### SUPPLIED ENTRIES ###

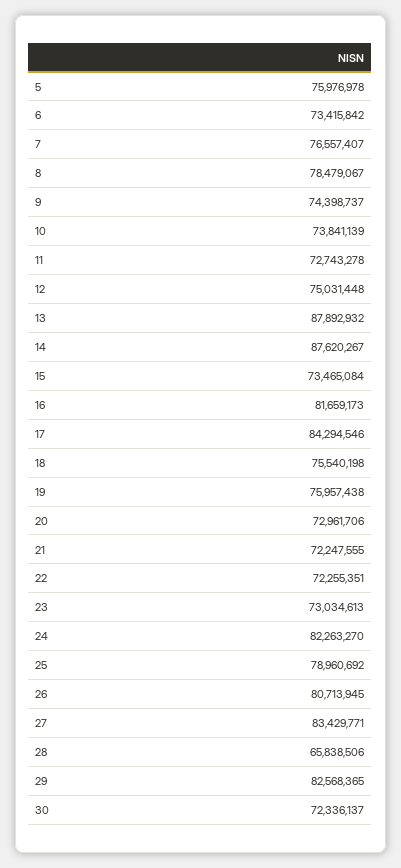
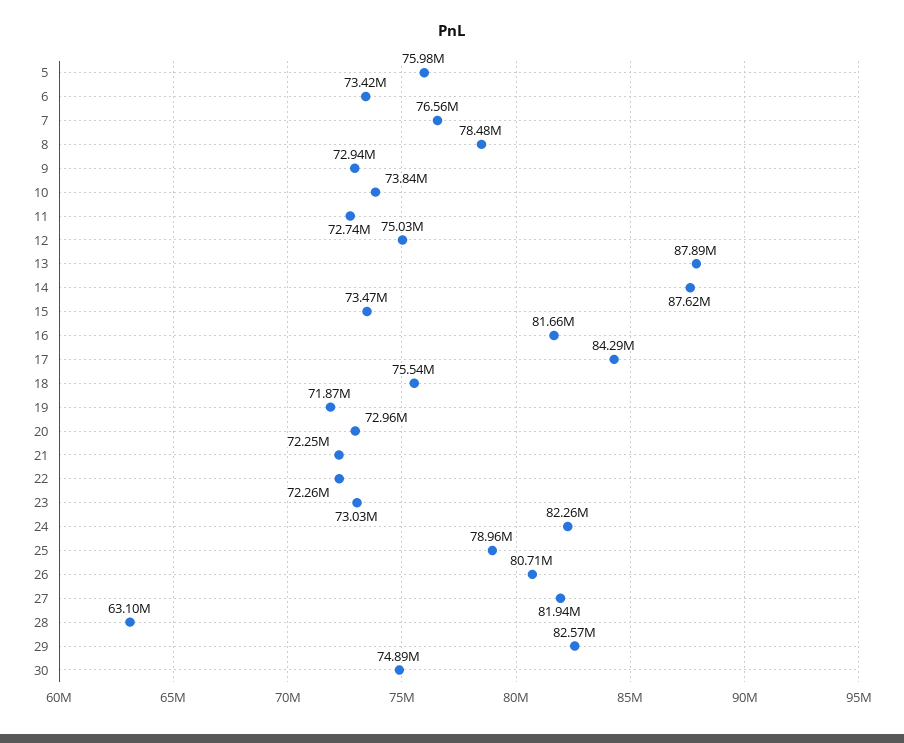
9: 74398737 -> 72940000
19: 75957438 -> 71870000
27: 83429771 -> 81940000
28: 65838506 -> 63100000
30: 72336137 -> 74890000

###

= THE TASK =
Leave the pictures out. Otherwise, output the listing above exactly.

= RESPONSE BOX =
9: 74398737 -> 72940000
19: 75957438 -> 71870000
27: 83429771 -> 81940000
28: 65838506 -> 63100000
30: 72336137 -> 74890000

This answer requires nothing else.